1. The journal command #View the
log (the log in the memory, there will be no after restart)
journalctl -n number#The latest few
entries of the journal journalctl --since “2021-1-20 10:00:00”# Display the journals after ten o’clock in the morning
journalctl --until “2021-1-20 10:01:00”
#Display the log before 10:01 in the morning journalctl -F PRIORITY #View the controllable log level
journalctl -u sshd #Specify the viewing service
journalctl --disk-usage #View log size
journalctl --vacuum-size=1G #Set the log storage size
journalctl --vacuum-time=1w/d/h #The longest log storage time in the system
journalctl -f #Monitor log (real-time monitoring)

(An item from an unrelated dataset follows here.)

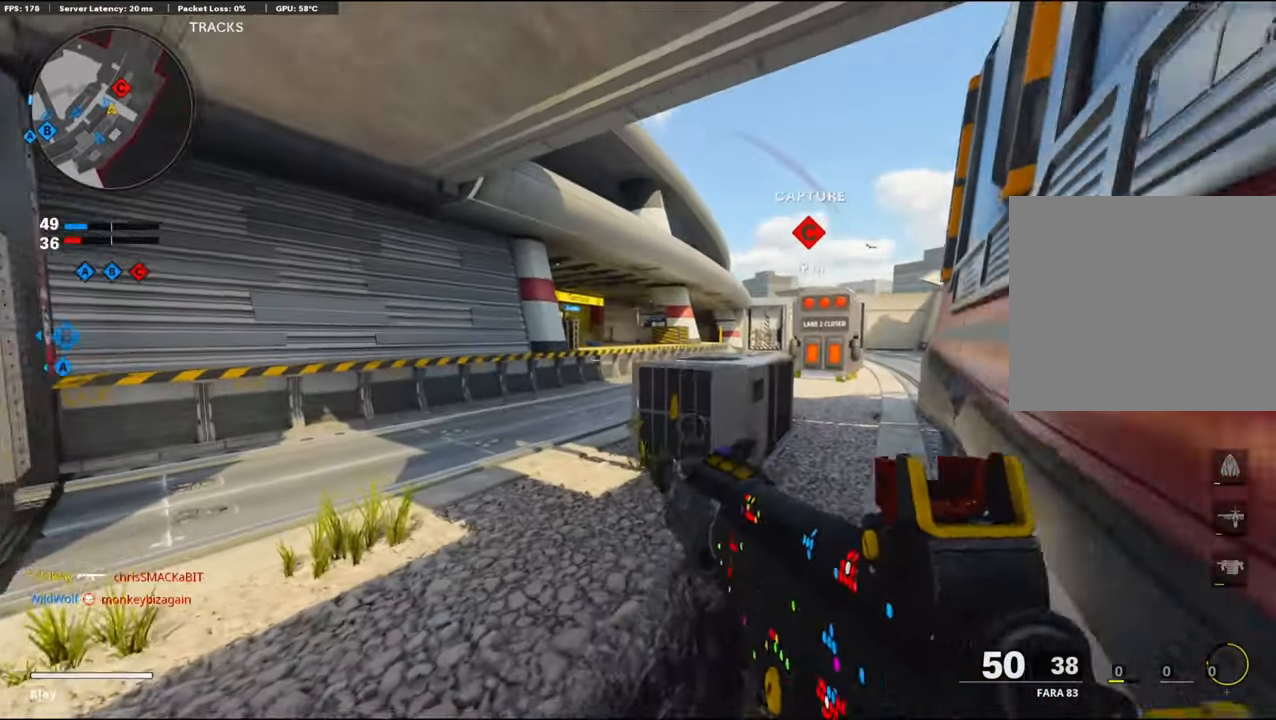
{"buttons": ["L1"], "left_stick": "up-right", "right_stick": "center", "events": [[34, "left_stick", "up-right"], [384, "L3", "down"], [384, "right_stick", "left"], [467, "L1", "down"], [467, "L3", "up"], [467, "right_stick", "center"]]}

journalctl _PID=2186 #Monitor files with pid 2186
journalctl -o #Set the log display mode: short is the classic mode; verbose is the display of all the bytes of the log; export is the binary format for outgoing and backup; json:js format display output
journalctl -p #Display the log of the specified level
journalctl -p 0 #emerge the serious problem log of the system
journalctl -p 1 #alert the information to be changed immediately in the system
journalctl -p 2 #crit severity level will cause the system software to not work properly
journalctl- p 3 #err program error
journalctl -p 4 #warning program warning
journalctl -p 5 #notice general log of important information
journalctl -p 6 #info general information
journalctl -p 7 #debug program error message
2. Use journald service to save logs permanently
. The default log in the system is /var/log/journal, and the default log will be deleted after the system restarts.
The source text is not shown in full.